Multivariate time series symbolization

Here we domonstrate how to use fABBA to symbolize multivariate (same applies to multiple univariate time series) with consistent symbols. After downloading the UEA time series dataset in corresponding folder, you can run JABBA following the example below:

import os
from scipy.io import arff
from fABBA import JABBA
import matplotlib.pyplot as plt
import numpy as np

_dir = 'data/UEA2018' # your data file location

def preprocess(data):
    time_series = list()
    for ii in data[0]:
        database = list()
        for i in ii[0]:
            database.append(list(i))
        time_series.append(database)
    return np.nan_to_num(np.array(time_series))

filename = 'BasicMotions'
num= 10
data = arff.loadarff(os.path.join(_dir, os.path.join(filename, filename+'_TRAIN.arff')))
multivariate_ts = preprocess(data)

mts =((multivariate_ts[num].T - multivariate_ts[num].T.mean(axis=0)) /multivariate_ts[num].T.std(axis=0)).T

jabba1 = JABBA(tol=0.0002, verbose=1)
symbols_series = jabba1.fit_transform(mts)
reconstruction = jabba1.inverse_transform(symbols_series)

jabba2 = JABBA(tol=0.0002, init='k-means', k=jabba1.parameters.centers.shape[0], verbose=0)
symbols_series = jabba2.fit_transform(mts)
reconstruction_ABBA = jabba2.inverse_transform(symbols_series)

fig, ax = plt.subplots(nrows=2, ncols=3, figsize=(18, 5))

for i in range(2):
    for j in range(3):
        ax[i,j].plot(mts[i*3 + j], c='yellowgreen', linewidth=5,label='time series')
        ax[i,j].plot(reconstruction_ABBA[i*3 + j], c='blue', linewidth=5, alpha=0.3,label='reconstruction - J-ABBA')
        ax[i,j].plot(reconstruction[i*3 + j], c='purple', linewidth=5, alpha=0.3,label='reconstruction - J-fABBA')

        ax[i,j].set_title('dimension '+str(i*3 + j))
        ax[i,j].set_xticks([]);ax[i,j].set_yticks([])
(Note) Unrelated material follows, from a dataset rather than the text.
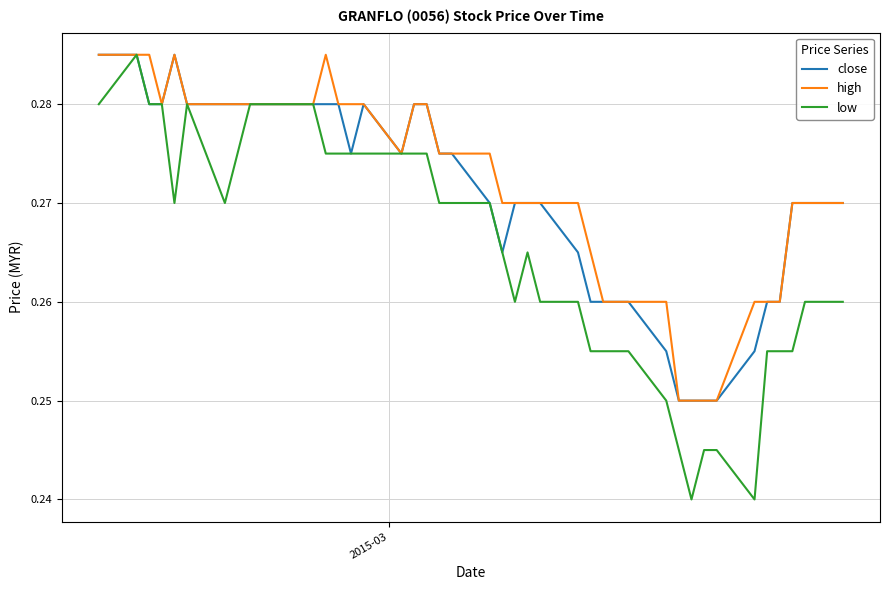

What is the value of the close point at the 11th from the left?

0.3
plt.legend(loc='lower right', bbox_to_anchor=[-0.5, -0.5], framealpha=0.45)
plt.show()
_images/all_BasicMotions56.png

You can also load dataset via loadData:

from fABBA import loadData
train, test = loadData(name='Beef')
# Then perform JABBA
jabba = JABBA(tol=0.0002, verbose=1)
symbols_series = jabba.fit_transform(train[0])
reconstruction = jabba.inverse_transform(symbols_series)

Note

function loadData() is a lightweight API for time series dataset loading, which only supports part of data in UEA or UCR Archive, please refer to the document for full use detail. JABBA is used to process multiple time series as well as multivariate time series, so the input should be ensured to be 2-dimensional, for example, when loading the UCI dataset, e.g., Beef, use symbols = jabba.fit_transform(train) , when loading UEA dataset, e.g., BasicMotions, use symbols = jabba.fit_transform(train[0]) . For details, we refer to UCR/UEA time series dataset. Functionality of loadData() currently supports datasets: (1) UEA Archive: ‘AtrialFibrillation’, ‘BasicMotions’, ‘BasicMotions’, ‘CharacterTrajectories’, ‘LSST’, ‘Epilepsy’, ‘NATOPS’, ‘UWaveGestureLibrary’, ‘JapaneseVowels’; (2) UCR Archive: ‘Beef’.